━━ Provided entries

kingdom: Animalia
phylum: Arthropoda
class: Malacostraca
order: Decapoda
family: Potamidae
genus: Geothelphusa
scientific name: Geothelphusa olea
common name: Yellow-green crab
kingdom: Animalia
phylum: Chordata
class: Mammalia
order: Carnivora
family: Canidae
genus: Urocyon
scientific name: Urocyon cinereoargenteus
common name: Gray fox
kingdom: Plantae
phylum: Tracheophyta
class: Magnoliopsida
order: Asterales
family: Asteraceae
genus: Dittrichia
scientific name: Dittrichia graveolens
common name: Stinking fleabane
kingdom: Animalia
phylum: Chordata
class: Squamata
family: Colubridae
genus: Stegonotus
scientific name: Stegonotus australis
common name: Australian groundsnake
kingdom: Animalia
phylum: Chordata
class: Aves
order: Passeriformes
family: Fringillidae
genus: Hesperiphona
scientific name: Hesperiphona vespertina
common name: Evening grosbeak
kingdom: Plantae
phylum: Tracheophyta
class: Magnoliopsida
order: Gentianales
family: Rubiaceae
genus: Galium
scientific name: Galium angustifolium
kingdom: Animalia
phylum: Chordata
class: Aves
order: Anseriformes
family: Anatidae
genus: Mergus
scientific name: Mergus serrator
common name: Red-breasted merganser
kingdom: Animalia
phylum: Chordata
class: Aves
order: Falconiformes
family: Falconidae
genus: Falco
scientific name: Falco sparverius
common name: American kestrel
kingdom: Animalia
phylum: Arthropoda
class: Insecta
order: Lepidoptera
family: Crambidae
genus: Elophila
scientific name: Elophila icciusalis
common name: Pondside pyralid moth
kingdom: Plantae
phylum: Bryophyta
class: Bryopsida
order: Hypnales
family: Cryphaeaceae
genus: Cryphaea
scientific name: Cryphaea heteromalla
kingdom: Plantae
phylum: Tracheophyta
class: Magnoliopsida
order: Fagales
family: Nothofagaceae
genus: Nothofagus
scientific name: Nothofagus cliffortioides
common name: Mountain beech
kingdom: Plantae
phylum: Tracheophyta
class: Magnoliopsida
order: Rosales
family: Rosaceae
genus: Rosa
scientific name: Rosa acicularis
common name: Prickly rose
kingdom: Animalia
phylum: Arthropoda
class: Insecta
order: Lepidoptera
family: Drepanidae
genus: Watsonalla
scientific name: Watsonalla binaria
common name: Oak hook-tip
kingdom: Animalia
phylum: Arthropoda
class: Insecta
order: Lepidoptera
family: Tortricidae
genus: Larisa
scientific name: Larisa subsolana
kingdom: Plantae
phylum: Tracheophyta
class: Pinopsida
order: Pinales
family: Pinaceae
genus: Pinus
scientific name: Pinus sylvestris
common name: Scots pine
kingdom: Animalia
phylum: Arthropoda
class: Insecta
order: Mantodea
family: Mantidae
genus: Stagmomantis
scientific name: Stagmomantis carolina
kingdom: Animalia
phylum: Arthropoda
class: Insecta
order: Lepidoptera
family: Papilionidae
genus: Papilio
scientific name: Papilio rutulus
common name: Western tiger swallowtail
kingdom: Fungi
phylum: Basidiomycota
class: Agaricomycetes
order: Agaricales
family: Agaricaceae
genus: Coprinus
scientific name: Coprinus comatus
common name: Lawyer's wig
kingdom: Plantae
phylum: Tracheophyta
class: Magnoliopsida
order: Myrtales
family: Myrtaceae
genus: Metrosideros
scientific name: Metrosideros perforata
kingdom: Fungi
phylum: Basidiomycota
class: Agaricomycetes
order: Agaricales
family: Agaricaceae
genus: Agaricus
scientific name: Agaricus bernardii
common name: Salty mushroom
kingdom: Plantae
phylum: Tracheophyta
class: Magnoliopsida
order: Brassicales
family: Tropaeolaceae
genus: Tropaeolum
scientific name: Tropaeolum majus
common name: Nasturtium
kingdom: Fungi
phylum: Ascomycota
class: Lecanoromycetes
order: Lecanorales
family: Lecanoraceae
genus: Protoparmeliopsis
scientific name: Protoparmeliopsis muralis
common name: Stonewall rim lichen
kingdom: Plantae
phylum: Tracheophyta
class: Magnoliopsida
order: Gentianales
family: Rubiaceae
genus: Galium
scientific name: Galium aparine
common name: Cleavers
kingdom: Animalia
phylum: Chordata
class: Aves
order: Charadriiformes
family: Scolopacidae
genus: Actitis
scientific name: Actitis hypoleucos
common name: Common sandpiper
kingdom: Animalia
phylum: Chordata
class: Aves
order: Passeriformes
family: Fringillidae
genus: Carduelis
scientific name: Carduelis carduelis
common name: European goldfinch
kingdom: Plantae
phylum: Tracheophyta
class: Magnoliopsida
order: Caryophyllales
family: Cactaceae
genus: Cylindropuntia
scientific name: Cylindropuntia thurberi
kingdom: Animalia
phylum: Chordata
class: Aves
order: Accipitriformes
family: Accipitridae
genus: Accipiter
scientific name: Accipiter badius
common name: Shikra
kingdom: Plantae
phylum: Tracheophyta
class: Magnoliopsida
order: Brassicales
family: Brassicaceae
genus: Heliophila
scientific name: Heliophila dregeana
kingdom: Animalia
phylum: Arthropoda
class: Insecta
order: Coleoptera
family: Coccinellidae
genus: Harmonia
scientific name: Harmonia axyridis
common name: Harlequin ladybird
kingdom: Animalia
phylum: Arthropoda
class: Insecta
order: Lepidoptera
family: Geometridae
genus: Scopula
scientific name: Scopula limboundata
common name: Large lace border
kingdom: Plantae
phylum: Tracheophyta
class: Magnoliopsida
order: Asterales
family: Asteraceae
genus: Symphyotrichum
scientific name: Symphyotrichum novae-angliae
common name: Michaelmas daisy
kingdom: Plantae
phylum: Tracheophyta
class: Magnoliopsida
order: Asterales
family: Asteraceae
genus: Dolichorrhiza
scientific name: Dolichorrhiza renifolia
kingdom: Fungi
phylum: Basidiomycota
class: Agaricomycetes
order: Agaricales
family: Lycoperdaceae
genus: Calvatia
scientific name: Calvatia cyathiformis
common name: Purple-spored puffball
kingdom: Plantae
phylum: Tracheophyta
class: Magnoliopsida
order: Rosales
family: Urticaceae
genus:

━━━━

* Given request
Report how many lines in the material above contain the string "Galium", treating uppercase and lowercase as distinct. Give only the number.

* Solution
4